Both Gwendolyn and Robert grew up gardening, with a special connection to the land and the food they consumed. Gwendolyn currently works in home health, but will be contributing to growing and farm operations. Robert has been conventionally farming row crops (including soy, corn, milo, wheat) on leased property for over 15 years. In 1991, Robert was discriminated against in loans for land ownership and was a claimant in the Pigford vs. Glickman class action lawsuit, which he won. This experience dampened his interest in farming for many years. Before farming row crops, Robert shared a garden, growing vegetables with his brother Lester. Lester will mentor Robert as he transitions the land back to natural, human-scale farming. Robert has long desired to return to farming vegetables and away from consuming the chemical-ridden food commonly found at conventional grocery stores.
Robert wants to get back to his roots and grow the foods his family ate growing up. He wants to provide his grandchildren with plentiful options for nutritious and fresh, delicious food that represents their heritage and culture.
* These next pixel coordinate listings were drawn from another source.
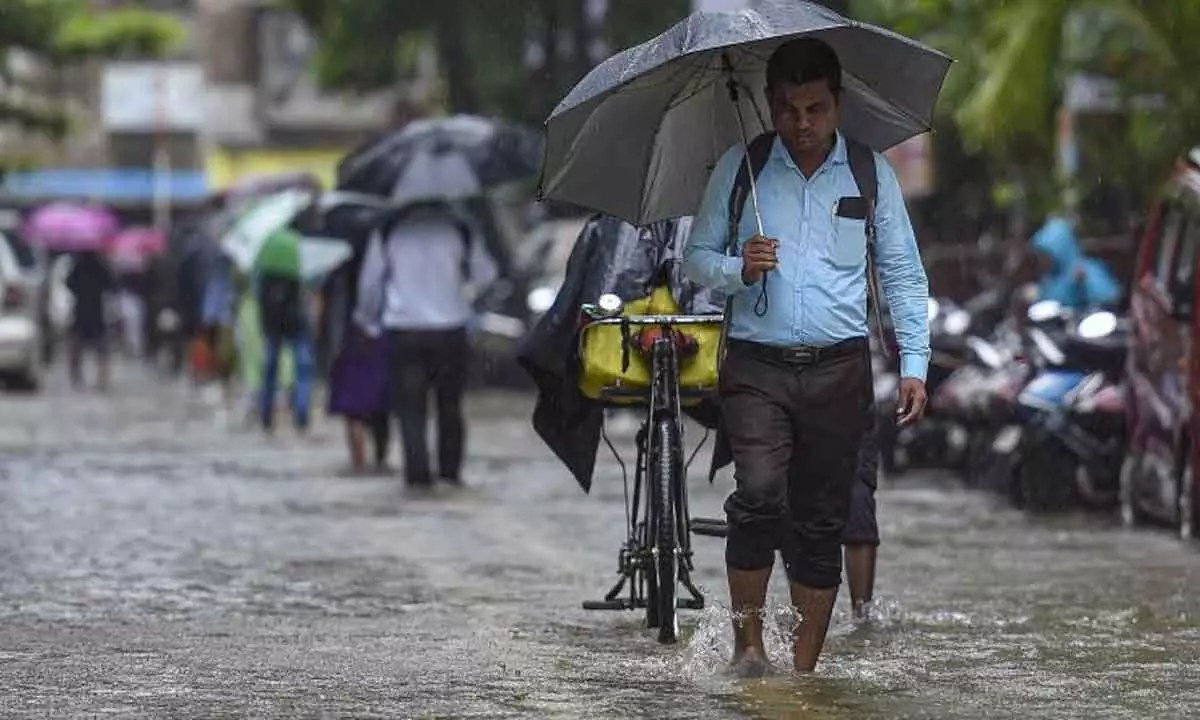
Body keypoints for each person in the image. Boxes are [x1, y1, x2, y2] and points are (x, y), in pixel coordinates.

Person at [683, 37, 930, 674]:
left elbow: (902, 274)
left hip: (840, 369)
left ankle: (801, 675)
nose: (802, 124)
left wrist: (914, 365)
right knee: (760, 495)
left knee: (823, 519)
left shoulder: (871, 174)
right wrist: (741, 267)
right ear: (768, 105)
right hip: (757, 369)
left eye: (815, 109)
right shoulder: (742, 169)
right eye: (789, 110)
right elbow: (698, 259)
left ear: (837, 105)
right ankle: (747, 650)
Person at [354, 200, 498, 490]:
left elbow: (370, 283)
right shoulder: (460, 228)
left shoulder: (389, 230)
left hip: (404, 330)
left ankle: (417, 476)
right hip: (450, 328)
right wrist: (463, 292)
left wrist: (368, 321)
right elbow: (486, 275)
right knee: (450, 405)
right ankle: (449, 473)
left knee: (410, 407)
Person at [255, 228, 315, 433]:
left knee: (270, 368)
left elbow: (259, 298)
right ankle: (301, 411)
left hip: (273, 324)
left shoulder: (264, 266)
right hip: (297, 323)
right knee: (303, 369)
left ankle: (266, 412)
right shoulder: (298, 262)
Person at [1030, 216, 1121, 310]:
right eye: (1040, 255)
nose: (1042, 260)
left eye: (1046, 255)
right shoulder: (1049, 279)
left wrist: (1083, 286)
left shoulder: (1088, 270)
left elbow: (1108, 297)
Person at [842, 406, 881, 620]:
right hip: (779, 388)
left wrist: (914, 373)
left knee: (858, 500)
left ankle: (862, 615)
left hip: (851, 393)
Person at [65, 250, 116, 390]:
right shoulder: (100, 267)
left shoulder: (77, 266)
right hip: (95, 311)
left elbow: (69, 284)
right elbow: (110, 285)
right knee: (99, 347)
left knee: (78, 346)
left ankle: (77, 377)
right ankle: (101, 378)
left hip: (82, 310)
Over time they’ll introduce other fruits and vegetables into the mix, including plans to start an orchard with pear and persimmon trees. While Williams Vegetable Farm is a new operation, Gwendolyn and Robert have already established significant community and organization support for their farming and administrative operations. They have market channels through family farming connections and a robust support network of other local and regional farmers and organizations, most notably SPROUT NOLA. Much of the produce grown at the Williams Vegetable Farm will be sold through a farm-to-school program, providing fresh, nutrient-rich produce for children in their community.
Regenerative & Sustainable Practices
Williams Vegetable Farm is a farm in transition. Sitting upon land previously used to grow conventional soy, the Williams are working with Steward, LSU, and SPROUT NOLA to identify appropriate, sustainable, and regenerative farming practices to establish a holistic management approach to growing vegetables for years to come. This process entails:
- Creating a comprehensive plan with Steward for a full transition away from synthetic inputs in a year’s time. The plan will switch the land from being farmed with conventional methods back to the way their great grandparents farmed--practices that are more aligned with the seasons and promote a healthy, biodiverse ecosystem.
- Implementing cover cropping and a robust composting plan to fix nitrogen in the soil naturally, improve soil fertility, and end dependence on nitrogen-based additives.